* Questions on the material *
[A] For the lawn care thread, decide whether each statement agrees with it. Answer yes or no for each, and quote the words of the thread that decide it.
(i) The extra green stripes appear where the spreader's wheels traveled.
(ii) The poster found several similar issues on the forum.
(iii) The reply says the poster's images load.
[B] In the lawn care thread, how much Milo did the poster apply, and over what area?
[C] Please copy the passage of the lawn care thread starting at "Hi everyone, let" and ending at "would be appreciated.".

* Page text *
▬▬▬

# Milorganite Zebra Striping 11 Days After Application



## Darren Jackson (Jun 8, 2018)

Hi everyone, let me first say that I am new to lawn care (applications of fertilizer, watering schedules and mow heights for optimal results). I have looked on the internet and the forum for similar issues and have found nothing. I am looking for some input on the extra green stripes my lawn has after applying Milo. They appear to be where the wheels of the spreader traveled. Has anyone experienced this? These pictures are 11 days after application. Is there anything I can do to remedy this? I applied 5 bags on ~11,000sqft. Any help would be appreciated.


----------



## Delmarva Keith (May 12, 2018)

Your images don't load. Can you upload them?

Your description points to spreader malfunction but pictures might help to give a better answer. What did you spread it with?

To suggest what to do next, good pictures are mandatory.

▬▬▬

* Given information *
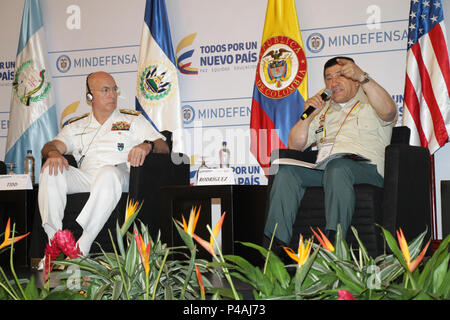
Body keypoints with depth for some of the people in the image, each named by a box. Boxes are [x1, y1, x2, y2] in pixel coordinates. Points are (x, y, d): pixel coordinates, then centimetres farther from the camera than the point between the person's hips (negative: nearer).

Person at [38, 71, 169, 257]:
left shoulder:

▬▬▬

* Responses by item number *
[A]
(i) Yes: "They appear to be where the wheels of the spreader traveled."
(ii) No: "I have looked on the internet and the forum for similar issues and have found nothing."
(iii) No: "Your images don't load."

[B] Five bags on about 11,000 square feet.

[C]
Hi everyone, let me first say that I am new to lawn care (applications of fertilizer, watering schedules and mow heights for optimal results). I have looked on the internet and the forum for similar issues and have found nothing. I am looking for some input on the extra green stripes my lawn has after applying Milo. They appear to be where the wheels of the spreader traveled. Has anyone experienced this? These pictures are 11 days after application. Is there anything I can do to remedy this? I applied 5 bags on ~11,000sqft. Any help would be appreciated.